The Royal Australian Navy’s Fleet Base West based operational tanker, HMAS Sirius, entered Sydney Harbour this week as part of a visit to Garden Island on the east coast.
At over 190m in length, and displacing more than 46,000 tonnes with a full load, Sirius is currently the largest ship in the Navy.
Originally built as a double-hulled commercial oil tanker, Sirius retains her Lloyd’s registration and must meet very specific refit and certification requirements to retain that rating.
Because of her size, the only facility that can accommodate her for the dry docking phase is the Captain Cook Graving Dock at Sydney’s Garden Island, the largest dry dock in the Southern Hemisphere.
Entering Sydney just after dawn on a brisk May morning, Sirius undertook several training and certification exercises before making her way up Sydney Harbour to Fleet Base East.
Visits to the east coast are special opportunity for many members of Sirius’ crew.

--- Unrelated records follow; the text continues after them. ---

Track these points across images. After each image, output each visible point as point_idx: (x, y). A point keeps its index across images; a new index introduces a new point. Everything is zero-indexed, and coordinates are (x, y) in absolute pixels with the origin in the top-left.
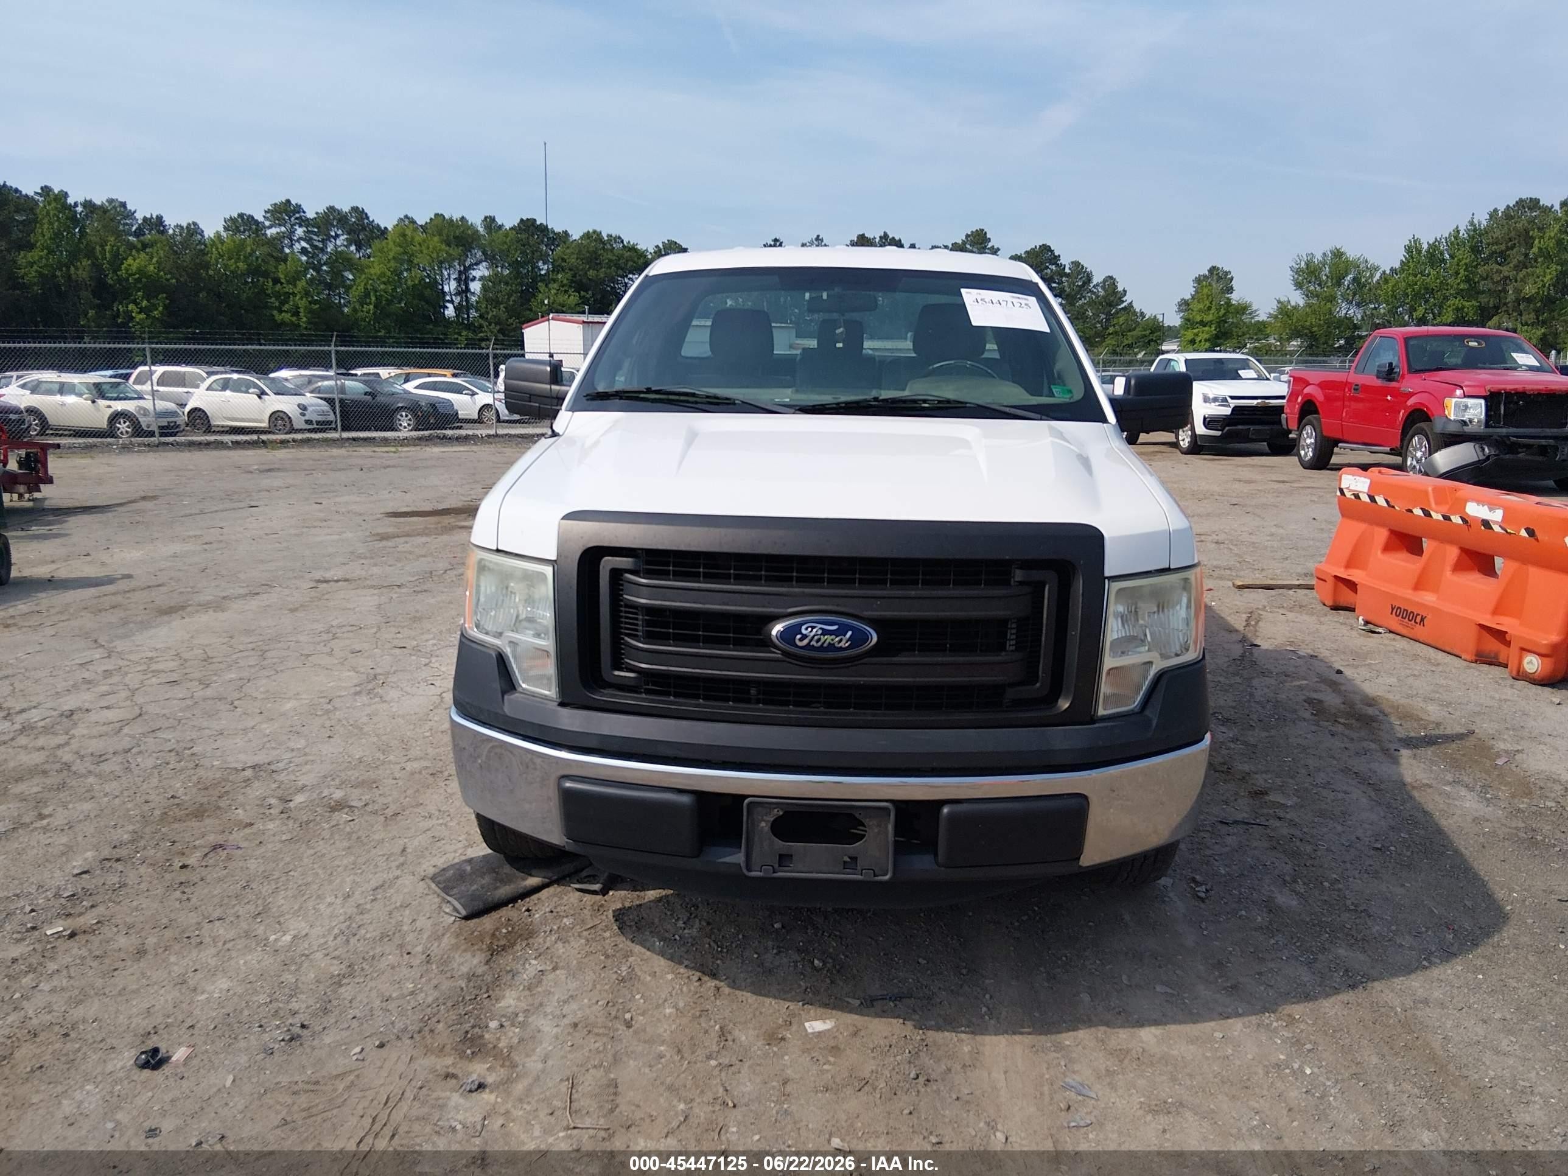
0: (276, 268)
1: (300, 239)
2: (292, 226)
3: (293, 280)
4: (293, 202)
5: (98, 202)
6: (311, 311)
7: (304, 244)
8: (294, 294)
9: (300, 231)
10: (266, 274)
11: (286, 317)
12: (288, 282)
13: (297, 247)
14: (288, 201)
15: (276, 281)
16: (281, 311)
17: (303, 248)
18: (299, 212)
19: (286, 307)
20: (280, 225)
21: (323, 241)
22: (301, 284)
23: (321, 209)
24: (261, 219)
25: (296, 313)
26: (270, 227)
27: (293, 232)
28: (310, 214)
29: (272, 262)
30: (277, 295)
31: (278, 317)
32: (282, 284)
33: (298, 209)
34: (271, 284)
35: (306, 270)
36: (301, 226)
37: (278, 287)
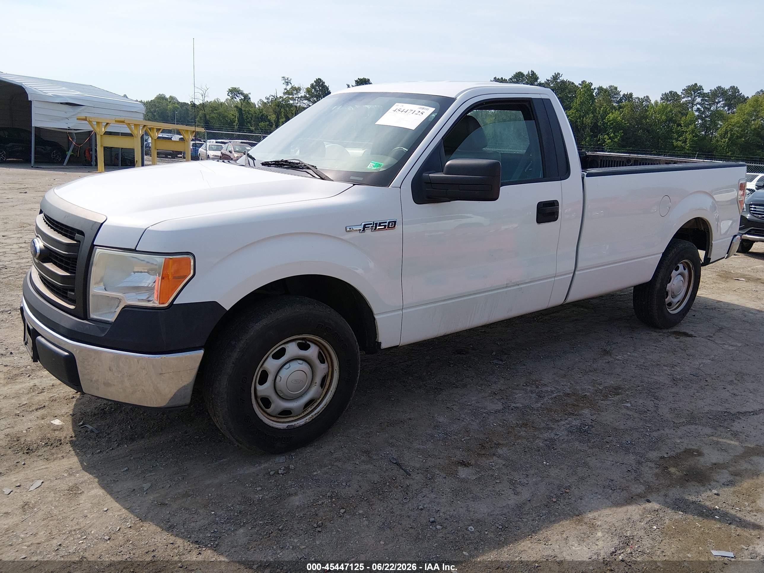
0: (681, 118)
1: (698, 103)
2: (695, 97)
3: (687, 126)
4: (698, 85)
5: (605, 87)
6: (693, 141)
7: (699, 106)
8: (686, 132)
9: (699, 100)
10: (674, 122)
11: (680, 143)
12: (685, 126)
13: (695, 108)
14: (696, 84)
15: (679, 125)
16: (677, 140)
17: (698, 108)
18: (700, 90)
19: (681, 138)
20: (688, 97)
21: (709, 105)
22: (692, 127)
23: (713, 88)
24: (680, 94)
25: (685, 142)
26: (684, 98)
27: (694, 100)
28: (706, 90)
29: (680, 115)
30: (677, 132)
31: (675, 144)
32: (681, 126)
33: (701, 88)
34: (676, 126)
35: (697, 119)
36: (699, 97)
37: (680, 128)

Able Seaman Michael Judge always looks forward to the opportunity to meet up with relatives on the eastern side of the country
“With the cost of flights these days, it is great to be in a job where we get to travel to all parts of Australia on a regular basis,” said AB Judge.
Other crew members, like Able Seaman Karol Mroz enjoy visiting Sydney for the convenience and variety of experiences on offer.
“At Fleet Base East we’re right in the middle of Australia’s largest city, with everything you want close by,” said AB Mroz.
The journey across from the west provided different experiences, with big seas being encountered early on during the trip, felt keenly by shipmates in the Engineering departments.
“It was smooth sailing across Bass Straight, but the Great Australian Bight was a different matter,” AB Mark Taylor said.
“We experienced a 32 degree lean at times—a record for Sirius.”
After her scheduled refit is completed, Sirius will go through evaluation and training before resuming her busy operational tempo.
Commanding Officer of Sirius, Commander Darren Grogan said he is confident that his crew will continue to ‘Serve and Provide’, supporting the Australian Fleet throughout Australian waters and beyond.
“Sirius is a big ship with a small crew.”
“The crew’s dedication and ability keeps the fleet moving,” CMDR Grogan said.
With a capacity of almost 35 thousand cubic metres of fuel, consisting of both marine fuel for Royal Australian Navy ships and aviation fuel for helicopters, Sirius can replenish up to two ships at once, day and night.